Task to complete. Repeat each entry below exactly, omitting any picture it holds.

Extracted page text data.
● ● ● ●

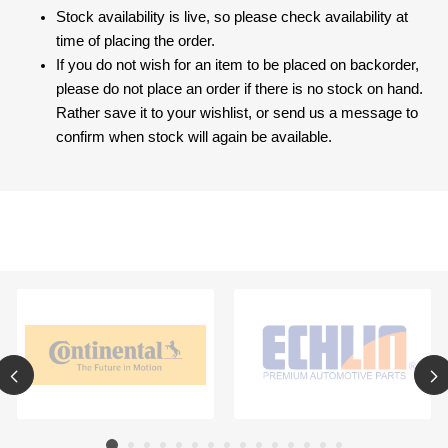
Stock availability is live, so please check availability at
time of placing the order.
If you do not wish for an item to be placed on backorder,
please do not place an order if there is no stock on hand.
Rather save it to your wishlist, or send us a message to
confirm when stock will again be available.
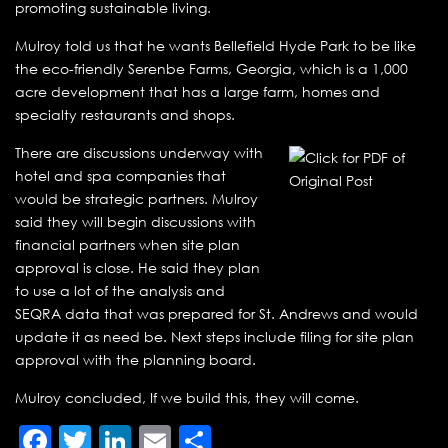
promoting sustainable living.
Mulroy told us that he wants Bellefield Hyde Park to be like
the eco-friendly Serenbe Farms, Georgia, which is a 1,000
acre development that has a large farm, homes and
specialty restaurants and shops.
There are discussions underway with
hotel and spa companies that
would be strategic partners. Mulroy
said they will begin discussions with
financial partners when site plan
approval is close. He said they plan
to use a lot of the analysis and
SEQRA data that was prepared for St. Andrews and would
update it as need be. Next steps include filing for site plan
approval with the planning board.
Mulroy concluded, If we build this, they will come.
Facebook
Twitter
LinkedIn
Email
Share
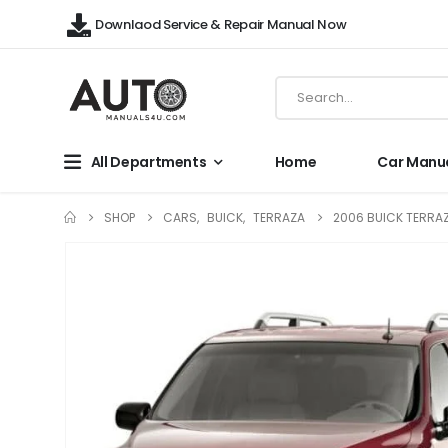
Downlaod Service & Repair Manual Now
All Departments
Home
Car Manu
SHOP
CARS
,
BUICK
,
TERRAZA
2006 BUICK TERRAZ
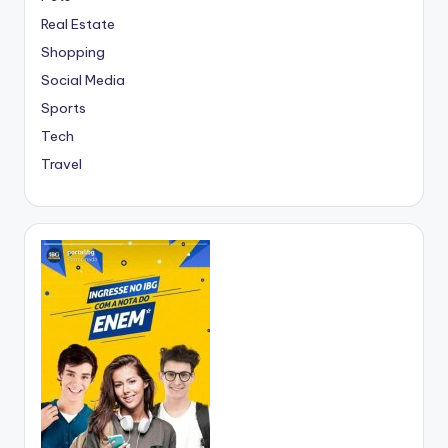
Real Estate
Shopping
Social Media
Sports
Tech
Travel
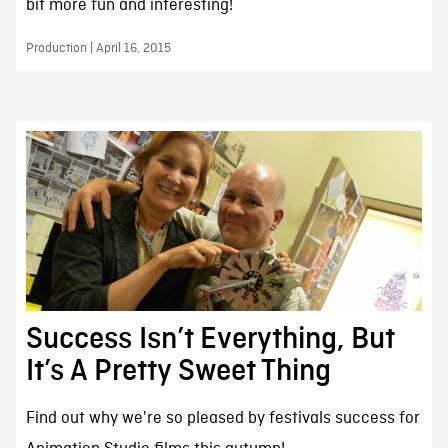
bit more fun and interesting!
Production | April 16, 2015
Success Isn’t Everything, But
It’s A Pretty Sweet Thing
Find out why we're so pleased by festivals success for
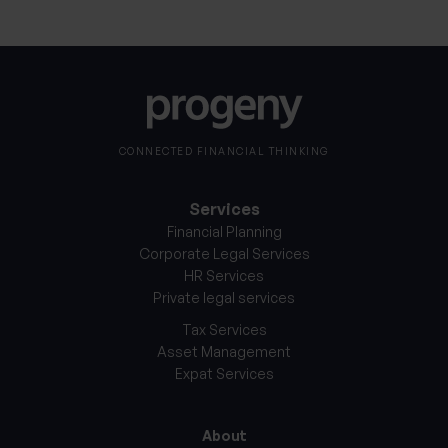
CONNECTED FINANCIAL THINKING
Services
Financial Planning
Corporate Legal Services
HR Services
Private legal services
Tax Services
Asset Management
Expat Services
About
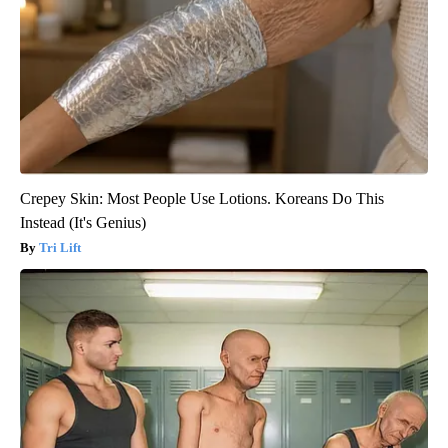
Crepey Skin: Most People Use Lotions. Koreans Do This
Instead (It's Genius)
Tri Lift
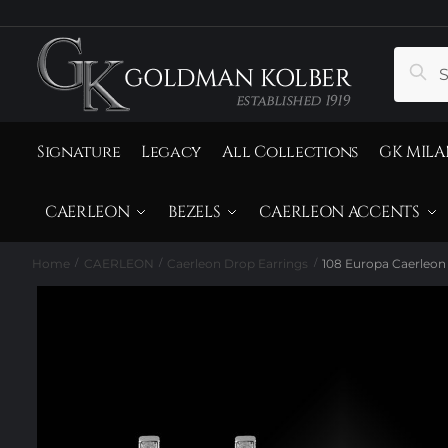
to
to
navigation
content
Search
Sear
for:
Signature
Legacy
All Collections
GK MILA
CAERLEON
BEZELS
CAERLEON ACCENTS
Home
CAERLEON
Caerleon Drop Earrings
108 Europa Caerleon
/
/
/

● ● ● ●

Exercise answer.
Stock availability is live, so please check availability at
time of placing the order.
If you do not wish for an item to be placed on backorder,
please do not place an order if there is no stock on hand.
Rather save it to your wishlist, or send us a message to
confirm when stock will again be available.
promoting sustainable living.
Mulroy told us that he wants Bellefield Hyde Park to be like
the eco-friendly Serenbe Farms, Georgia, which is a 1,000
acre development that has a large farm, homes and
specialty restaurants and shops.
There are discussions underway with
hotel and spa companies that
would be strategic partners. Mulroy
said they will begin discussions with
financial partners when site plan
approval is close. He said they plan
to use a lot of the analysis and
SEQRA data that was prepared for St. Andrews and would
update it as need be. Next steps include filing for site plan
approval with the planning board.
Mulroy concluded, If we build this, they will come.
Facebook
Twitter
LinkedIn
Email
Share
Downlaod Service & Repair Manual Now
All Departments
Home
Car Manu
SHOP
CARS
,
BUICK
,
TERRAZA
2006 BUICK TERRAZ
Real Estate
Shopping
Social Media
Sports
Tech
Travel
bit more fun and interesting!
Production | April 16, 2015
Success Isn’t Everything, But
It’s A Pretty Sweet Thing
Find out why we're so pleased by festivals success for
CONNECTED FINANCIAL THINKING
Services
Financial Planning
Corporate Legal Services
HR Services
Private legal services
Tax Services
Asset Management
Expat Services
About
Crepey Skin: Most People Use Lotions. Koreans Do This
Instead (It's Genius)
Tri Lift
to
to
navigation
content
Search
Sear
for:
Signature
Legacy
All Collections
GK MILA
CAERLEON
BEZELS
CAERLEON ACCENTS
Home
CAERLEON
Caerleon Drop Earrings
108 Europa Caerleon
/
/
/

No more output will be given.